PAGE:
Originally published in Class Action Defence Quarterly, vol. 5, no. 1 | September 2010

Introduction

A practice has emerged in the settlement of class action disputes in which defendants seek a promise from class counsel not to commence any further claims against them in relation to the same or similar issues to those in dispute. Defendants perceive a need for such a promise in large-scale, commercial disputes where there is the possibility that class counsel may have become aware of the existence of other potential claims, as might occur through class counsel's consultations with potential class members. The promise — which may take the form of an agreement, covenant or undertaking not to sue — is seen as an effective mechanism to prevent class counsel from settling one claim only to start another, and thereby achieve a meaningful resolution to the dispute.

However, in some jurisdictions, it is unethical for a lawyer to propose or enter into an agreement that would restrict a lawyer's right to practise. Depending on where they practise, class action lawyers therefore face a potential ethical dilemma in the settlement of their clients' disputes.

The purpose of this article is to explore the ethical considerations that are raised by covenants not to sue in the class action context, to identify the benefits of their use, and to discuss some of the practical considerations that may arise in their negotiation, court approval and enforcement.

Ethical Framework

With one exception, Canadian rules of professional conduct do not deal explicitly with covenants not to sue. Nor is there any rule addressing the matter in Canadian class proceedings legislation. As a general rule, lawyers have an ethical duty to make legal services available to the public;1 but only the Law Society of British Columbia ("LSBC") has gone the further step of prohibiting agreements that restrict a lawyer's right to practise. Introduced in October 2006 to the LSBC's Professional Conduct Handbook,2 chapter 4, rule 7 provides as follows:

Restricting Future Representation

7. A lawyer must not participate in offering or making an agreement in which a restriction on any lawyer's right to practise is part of the settlement of a client lawsuit or other controversy.

The BC rule is virtually identical to rule 5.6(b) of the American Bar Association's ("ABA") Model Rules of Professional Conduct, which states in relevant part:

Restrictions on Right to Practice

A lawyer shall not participate in offering or making:
...
(b) an agreement in which a restriction on the lawyer's right to practice is part of the settlement of a client controversy.

EXERCISE SET:
(a) Reproduce the article on covenants not to sue from "7. A lawyer" to "or other controversy.".
(b) According to the article on covenants not to sue, when was chapter 4, rule 7 introduced to the Law Society of British Columbia's Professional Conduct Handbook?
The records have no connection to the text.

DATA SUPPLIED:
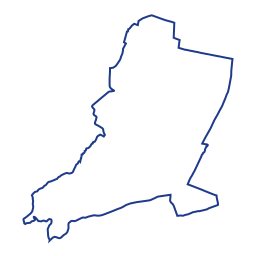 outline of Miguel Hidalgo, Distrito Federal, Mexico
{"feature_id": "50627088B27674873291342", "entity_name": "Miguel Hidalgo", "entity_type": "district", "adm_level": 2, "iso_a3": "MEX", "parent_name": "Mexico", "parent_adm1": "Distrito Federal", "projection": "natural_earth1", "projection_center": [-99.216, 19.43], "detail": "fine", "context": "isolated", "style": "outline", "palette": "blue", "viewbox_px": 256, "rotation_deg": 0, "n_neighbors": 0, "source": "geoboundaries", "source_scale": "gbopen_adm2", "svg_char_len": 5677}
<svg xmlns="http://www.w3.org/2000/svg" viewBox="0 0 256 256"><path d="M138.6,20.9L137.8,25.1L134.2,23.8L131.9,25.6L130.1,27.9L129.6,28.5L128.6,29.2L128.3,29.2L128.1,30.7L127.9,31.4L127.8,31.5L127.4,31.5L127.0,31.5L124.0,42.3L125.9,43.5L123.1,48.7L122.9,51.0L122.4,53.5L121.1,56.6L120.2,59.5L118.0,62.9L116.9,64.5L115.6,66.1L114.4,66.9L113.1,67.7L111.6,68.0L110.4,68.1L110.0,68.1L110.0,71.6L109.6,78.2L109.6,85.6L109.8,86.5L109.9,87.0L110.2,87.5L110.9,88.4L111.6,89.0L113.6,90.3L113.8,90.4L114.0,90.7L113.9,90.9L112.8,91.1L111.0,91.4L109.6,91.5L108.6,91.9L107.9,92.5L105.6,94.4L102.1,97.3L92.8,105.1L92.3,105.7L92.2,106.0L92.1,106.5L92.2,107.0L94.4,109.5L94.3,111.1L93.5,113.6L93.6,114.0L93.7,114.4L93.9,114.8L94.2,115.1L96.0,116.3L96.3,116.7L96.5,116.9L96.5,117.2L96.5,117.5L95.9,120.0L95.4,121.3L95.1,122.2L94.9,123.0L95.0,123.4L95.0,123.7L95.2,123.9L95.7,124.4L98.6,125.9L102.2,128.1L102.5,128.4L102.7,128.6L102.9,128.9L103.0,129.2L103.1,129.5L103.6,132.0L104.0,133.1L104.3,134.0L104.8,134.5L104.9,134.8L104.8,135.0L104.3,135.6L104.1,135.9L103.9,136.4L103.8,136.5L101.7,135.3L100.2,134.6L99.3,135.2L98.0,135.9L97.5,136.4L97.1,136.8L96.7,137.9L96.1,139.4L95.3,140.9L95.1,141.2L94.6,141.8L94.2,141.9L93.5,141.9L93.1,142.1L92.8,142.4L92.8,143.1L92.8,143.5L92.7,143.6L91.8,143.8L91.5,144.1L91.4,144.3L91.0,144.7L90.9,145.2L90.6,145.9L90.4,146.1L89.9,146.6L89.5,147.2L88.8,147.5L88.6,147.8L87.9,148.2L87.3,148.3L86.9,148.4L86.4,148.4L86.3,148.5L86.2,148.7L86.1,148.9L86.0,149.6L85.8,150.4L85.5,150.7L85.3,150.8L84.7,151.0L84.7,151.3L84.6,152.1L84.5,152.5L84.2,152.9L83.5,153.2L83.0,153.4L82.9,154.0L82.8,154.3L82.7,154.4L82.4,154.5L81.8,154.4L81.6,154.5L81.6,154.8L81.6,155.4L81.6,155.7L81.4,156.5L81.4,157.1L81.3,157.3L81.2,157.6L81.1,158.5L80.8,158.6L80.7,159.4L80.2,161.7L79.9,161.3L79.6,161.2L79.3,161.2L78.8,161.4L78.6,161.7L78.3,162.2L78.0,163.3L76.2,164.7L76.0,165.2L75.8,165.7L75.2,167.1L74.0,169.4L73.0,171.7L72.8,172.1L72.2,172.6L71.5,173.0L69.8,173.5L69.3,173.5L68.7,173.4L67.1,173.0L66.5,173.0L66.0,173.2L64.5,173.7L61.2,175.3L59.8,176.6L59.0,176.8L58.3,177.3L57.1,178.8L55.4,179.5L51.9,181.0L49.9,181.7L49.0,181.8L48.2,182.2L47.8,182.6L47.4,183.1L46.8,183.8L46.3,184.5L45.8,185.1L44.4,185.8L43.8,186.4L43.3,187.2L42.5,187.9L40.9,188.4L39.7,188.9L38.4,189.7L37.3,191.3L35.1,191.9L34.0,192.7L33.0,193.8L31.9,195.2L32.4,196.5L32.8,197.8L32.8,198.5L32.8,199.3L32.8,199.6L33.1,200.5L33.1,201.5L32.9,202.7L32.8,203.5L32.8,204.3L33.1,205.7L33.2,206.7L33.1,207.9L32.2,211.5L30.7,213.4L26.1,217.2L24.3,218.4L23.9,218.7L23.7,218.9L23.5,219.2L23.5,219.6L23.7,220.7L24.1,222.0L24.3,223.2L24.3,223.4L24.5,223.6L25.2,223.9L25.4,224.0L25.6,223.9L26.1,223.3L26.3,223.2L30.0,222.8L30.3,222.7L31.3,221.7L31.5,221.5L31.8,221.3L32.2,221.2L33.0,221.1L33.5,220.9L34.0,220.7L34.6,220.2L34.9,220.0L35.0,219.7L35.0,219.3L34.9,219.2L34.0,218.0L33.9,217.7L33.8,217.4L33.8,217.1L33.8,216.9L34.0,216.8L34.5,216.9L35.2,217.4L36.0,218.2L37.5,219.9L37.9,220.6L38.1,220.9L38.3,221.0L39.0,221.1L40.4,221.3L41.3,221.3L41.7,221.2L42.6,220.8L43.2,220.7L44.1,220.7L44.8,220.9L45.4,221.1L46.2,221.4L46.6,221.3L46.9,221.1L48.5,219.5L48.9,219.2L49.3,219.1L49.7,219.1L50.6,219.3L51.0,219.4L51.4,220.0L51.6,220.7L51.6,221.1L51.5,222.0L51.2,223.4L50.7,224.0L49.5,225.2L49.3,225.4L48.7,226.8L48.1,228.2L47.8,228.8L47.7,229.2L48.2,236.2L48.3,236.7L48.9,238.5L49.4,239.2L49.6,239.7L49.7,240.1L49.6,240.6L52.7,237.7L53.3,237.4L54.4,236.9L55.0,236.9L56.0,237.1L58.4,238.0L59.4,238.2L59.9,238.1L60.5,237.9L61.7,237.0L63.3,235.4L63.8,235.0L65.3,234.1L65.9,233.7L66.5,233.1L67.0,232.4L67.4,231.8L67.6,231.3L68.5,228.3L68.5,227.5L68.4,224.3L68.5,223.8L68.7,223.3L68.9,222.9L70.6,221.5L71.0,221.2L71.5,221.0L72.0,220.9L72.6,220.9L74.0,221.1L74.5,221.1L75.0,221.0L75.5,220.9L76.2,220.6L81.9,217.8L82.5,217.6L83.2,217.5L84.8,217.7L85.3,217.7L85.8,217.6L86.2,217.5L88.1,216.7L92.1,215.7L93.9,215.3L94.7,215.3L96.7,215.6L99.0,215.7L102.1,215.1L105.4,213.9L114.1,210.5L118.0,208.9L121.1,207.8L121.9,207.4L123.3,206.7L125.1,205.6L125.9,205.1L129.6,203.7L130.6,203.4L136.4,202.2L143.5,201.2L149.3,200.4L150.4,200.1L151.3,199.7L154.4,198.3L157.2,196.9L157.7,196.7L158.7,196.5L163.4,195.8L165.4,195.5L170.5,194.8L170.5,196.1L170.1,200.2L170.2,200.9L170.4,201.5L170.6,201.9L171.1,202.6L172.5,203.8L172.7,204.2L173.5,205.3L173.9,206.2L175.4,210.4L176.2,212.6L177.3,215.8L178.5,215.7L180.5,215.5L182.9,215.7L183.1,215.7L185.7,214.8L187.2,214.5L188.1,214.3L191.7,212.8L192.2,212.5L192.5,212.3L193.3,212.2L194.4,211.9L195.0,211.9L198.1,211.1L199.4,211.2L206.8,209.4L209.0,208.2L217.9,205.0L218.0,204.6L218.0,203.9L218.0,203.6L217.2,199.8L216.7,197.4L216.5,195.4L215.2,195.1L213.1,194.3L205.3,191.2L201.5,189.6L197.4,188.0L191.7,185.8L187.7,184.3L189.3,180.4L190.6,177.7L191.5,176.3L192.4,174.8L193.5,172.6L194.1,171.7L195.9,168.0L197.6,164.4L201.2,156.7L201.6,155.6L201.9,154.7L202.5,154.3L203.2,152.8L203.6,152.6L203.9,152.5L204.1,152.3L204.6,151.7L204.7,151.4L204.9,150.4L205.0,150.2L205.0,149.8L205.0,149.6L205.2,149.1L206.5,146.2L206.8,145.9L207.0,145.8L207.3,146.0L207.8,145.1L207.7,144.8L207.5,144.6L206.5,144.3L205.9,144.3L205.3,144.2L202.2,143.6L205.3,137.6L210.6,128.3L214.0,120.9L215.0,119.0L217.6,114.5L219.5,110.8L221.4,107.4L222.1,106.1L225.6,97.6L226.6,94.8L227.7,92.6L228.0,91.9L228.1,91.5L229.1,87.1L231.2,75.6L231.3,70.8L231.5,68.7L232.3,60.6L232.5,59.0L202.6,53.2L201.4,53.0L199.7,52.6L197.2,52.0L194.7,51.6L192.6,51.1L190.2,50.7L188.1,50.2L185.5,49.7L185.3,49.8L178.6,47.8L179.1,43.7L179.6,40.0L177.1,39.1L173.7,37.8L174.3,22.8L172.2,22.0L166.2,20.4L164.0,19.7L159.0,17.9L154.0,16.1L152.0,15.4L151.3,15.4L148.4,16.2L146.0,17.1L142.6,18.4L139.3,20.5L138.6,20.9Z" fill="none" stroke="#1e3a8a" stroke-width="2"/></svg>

---

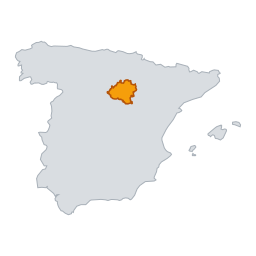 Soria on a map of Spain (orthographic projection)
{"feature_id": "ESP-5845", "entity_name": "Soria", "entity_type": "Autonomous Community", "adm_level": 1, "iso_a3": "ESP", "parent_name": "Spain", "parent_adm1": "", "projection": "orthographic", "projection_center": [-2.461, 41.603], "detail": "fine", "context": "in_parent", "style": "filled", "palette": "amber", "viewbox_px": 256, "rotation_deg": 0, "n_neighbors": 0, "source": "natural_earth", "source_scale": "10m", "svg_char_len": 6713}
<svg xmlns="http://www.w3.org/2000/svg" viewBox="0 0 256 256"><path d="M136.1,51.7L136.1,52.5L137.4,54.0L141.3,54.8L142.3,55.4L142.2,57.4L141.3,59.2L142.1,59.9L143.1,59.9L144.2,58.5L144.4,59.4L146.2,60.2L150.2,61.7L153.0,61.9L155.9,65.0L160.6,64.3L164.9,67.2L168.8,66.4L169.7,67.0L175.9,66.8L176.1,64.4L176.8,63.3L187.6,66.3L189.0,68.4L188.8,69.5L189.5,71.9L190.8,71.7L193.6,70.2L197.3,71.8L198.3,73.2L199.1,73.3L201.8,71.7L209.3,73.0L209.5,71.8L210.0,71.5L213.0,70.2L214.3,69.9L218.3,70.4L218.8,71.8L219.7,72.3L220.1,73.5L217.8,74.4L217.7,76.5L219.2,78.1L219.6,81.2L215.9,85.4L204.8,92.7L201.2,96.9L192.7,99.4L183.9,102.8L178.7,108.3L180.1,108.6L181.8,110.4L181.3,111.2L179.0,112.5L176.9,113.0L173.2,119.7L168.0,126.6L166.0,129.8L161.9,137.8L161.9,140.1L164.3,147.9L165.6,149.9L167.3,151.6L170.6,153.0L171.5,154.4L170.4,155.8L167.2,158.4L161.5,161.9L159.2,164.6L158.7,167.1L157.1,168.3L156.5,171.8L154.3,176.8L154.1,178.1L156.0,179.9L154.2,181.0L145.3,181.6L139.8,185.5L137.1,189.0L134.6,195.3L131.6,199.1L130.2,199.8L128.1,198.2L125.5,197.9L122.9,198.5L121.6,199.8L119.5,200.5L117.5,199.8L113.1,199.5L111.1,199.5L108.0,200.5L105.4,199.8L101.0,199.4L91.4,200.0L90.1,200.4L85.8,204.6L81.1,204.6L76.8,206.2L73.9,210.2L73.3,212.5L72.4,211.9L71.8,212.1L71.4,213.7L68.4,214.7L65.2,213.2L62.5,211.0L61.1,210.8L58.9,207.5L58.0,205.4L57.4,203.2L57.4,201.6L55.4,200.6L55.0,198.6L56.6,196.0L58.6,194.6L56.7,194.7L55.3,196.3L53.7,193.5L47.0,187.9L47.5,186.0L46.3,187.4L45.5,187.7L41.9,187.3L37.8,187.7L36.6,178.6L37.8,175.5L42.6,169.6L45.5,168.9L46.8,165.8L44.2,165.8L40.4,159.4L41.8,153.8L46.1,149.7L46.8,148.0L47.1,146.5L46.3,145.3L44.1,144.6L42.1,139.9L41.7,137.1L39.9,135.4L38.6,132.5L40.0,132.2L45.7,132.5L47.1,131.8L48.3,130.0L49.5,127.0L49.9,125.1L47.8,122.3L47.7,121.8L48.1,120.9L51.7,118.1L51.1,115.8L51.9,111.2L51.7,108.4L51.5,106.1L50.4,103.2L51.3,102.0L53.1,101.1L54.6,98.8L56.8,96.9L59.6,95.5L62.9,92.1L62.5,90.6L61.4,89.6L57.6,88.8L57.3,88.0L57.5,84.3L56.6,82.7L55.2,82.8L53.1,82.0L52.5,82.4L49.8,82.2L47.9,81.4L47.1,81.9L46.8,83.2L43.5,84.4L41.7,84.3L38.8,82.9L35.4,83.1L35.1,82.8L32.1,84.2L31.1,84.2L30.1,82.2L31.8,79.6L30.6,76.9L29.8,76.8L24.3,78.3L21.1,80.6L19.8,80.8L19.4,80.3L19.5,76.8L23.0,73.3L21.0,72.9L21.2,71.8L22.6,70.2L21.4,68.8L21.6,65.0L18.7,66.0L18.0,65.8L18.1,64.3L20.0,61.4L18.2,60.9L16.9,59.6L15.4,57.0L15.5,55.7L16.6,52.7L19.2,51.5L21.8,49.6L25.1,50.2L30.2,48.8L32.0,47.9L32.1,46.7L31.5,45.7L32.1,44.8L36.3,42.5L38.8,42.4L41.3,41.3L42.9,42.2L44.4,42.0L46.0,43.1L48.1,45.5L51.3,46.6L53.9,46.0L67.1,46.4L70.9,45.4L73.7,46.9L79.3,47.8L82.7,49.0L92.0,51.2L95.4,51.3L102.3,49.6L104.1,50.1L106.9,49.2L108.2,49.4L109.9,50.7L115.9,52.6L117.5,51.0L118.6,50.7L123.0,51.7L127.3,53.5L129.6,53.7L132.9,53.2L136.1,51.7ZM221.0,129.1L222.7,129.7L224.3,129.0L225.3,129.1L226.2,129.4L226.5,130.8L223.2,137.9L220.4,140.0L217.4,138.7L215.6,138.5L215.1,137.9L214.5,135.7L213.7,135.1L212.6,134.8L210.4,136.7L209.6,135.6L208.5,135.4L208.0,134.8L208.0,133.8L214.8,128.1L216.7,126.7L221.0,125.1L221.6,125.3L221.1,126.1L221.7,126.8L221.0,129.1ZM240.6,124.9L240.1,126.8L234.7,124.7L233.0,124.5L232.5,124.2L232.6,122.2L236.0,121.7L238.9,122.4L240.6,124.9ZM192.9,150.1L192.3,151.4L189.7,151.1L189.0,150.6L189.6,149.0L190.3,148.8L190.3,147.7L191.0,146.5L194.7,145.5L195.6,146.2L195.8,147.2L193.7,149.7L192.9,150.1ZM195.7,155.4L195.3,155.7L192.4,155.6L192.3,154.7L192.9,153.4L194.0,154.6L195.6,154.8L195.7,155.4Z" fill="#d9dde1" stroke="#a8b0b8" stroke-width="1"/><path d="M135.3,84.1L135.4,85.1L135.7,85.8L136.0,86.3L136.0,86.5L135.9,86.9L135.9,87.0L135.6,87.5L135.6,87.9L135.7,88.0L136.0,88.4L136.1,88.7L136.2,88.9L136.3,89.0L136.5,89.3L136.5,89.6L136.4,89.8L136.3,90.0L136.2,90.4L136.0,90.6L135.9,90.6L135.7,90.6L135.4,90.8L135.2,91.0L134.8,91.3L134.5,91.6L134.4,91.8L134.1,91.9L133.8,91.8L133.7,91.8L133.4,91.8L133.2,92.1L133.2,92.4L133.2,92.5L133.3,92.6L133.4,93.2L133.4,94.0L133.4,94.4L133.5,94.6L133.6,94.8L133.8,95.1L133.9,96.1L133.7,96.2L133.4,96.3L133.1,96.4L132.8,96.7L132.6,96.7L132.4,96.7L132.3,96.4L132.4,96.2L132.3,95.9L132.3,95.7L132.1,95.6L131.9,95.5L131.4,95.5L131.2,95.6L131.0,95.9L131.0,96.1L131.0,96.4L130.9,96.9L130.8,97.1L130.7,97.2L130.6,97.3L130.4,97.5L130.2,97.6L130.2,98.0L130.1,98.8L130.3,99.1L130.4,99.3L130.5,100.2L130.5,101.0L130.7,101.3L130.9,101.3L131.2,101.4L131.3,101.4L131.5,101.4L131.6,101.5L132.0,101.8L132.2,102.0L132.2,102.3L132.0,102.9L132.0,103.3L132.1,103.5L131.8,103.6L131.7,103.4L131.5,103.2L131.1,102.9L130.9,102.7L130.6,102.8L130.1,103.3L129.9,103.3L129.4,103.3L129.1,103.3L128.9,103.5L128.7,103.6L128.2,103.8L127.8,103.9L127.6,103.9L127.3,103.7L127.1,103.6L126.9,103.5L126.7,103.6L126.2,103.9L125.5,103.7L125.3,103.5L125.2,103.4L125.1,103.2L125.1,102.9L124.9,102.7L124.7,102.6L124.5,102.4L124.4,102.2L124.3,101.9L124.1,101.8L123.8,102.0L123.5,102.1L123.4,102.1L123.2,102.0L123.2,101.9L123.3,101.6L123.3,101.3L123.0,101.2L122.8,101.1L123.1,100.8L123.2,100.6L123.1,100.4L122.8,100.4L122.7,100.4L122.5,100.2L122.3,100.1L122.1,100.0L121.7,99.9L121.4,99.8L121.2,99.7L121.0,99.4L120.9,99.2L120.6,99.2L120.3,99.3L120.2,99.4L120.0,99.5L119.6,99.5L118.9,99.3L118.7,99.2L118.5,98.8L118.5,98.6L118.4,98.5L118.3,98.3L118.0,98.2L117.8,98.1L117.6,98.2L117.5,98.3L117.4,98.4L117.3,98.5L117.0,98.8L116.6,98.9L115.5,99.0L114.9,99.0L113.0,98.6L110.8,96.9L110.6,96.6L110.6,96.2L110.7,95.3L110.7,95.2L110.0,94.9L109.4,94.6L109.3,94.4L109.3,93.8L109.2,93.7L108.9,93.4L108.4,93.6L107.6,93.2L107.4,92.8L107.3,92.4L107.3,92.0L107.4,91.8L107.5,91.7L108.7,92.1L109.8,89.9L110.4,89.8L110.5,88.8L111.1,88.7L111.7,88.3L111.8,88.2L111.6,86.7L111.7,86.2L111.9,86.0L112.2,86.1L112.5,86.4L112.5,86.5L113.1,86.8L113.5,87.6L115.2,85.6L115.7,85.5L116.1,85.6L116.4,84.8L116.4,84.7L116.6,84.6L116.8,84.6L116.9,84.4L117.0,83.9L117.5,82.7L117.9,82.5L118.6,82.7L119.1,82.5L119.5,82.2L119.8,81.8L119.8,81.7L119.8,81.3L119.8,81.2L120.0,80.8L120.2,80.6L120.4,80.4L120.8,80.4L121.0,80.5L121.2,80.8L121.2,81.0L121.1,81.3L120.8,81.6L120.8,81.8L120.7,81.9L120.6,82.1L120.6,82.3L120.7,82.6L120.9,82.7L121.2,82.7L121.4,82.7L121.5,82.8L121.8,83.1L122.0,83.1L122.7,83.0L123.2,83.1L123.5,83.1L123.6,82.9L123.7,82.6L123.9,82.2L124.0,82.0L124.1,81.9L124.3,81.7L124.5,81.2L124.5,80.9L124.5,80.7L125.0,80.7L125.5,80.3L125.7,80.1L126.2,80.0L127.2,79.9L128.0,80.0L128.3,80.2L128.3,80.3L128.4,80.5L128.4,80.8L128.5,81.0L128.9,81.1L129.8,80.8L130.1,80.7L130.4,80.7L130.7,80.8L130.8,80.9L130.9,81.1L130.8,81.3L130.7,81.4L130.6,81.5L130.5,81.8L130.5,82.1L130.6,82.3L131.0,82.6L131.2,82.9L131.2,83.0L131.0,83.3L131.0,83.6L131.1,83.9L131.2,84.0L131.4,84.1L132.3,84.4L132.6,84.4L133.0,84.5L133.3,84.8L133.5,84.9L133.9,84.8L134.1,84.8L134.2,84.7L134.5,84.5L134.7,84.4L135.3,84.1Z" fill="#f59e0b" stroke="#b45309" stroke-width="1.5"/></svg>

==

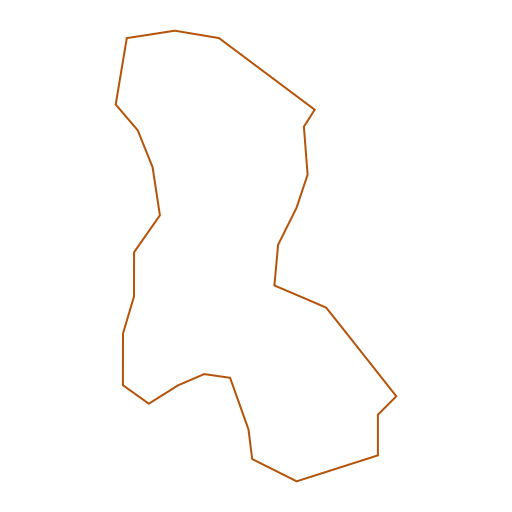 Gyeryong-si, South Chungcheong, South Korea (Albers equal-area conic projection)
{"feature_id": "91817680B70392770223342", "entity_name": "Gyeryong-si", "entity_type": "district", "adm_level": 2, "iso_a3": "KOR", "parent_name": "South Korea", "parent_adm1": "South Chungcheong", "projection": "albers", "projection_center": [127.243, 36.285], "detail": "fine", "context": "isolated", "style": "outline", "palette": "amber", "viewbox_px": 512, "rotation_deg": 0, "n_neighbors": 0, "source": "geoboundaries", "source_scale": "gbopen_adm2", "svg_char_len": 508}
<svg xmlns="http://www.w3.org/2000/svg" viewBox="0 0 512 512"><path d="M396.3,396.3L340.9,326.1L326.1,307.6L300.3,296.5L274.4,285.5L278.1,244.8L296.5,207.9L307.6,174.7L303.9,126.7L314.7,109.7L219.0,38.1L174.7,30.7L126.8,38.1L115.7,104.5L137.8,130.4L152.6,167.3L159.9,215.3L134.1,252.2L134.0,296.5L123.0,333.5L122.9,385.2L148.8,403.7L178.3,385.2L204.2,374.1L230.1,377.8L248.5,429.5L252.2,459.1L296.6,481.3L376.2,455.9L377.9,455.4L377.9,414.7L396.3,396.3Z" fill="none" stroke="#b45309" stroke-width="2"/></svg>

RESULTS OF THE EXERCISE:
(a)
7. A lawyer must not participate in offering or making an agreement in which a restriction on any lawyer's right to practise is part of the settlement of a client lawsuit or other controversy.

(b) In October 2006.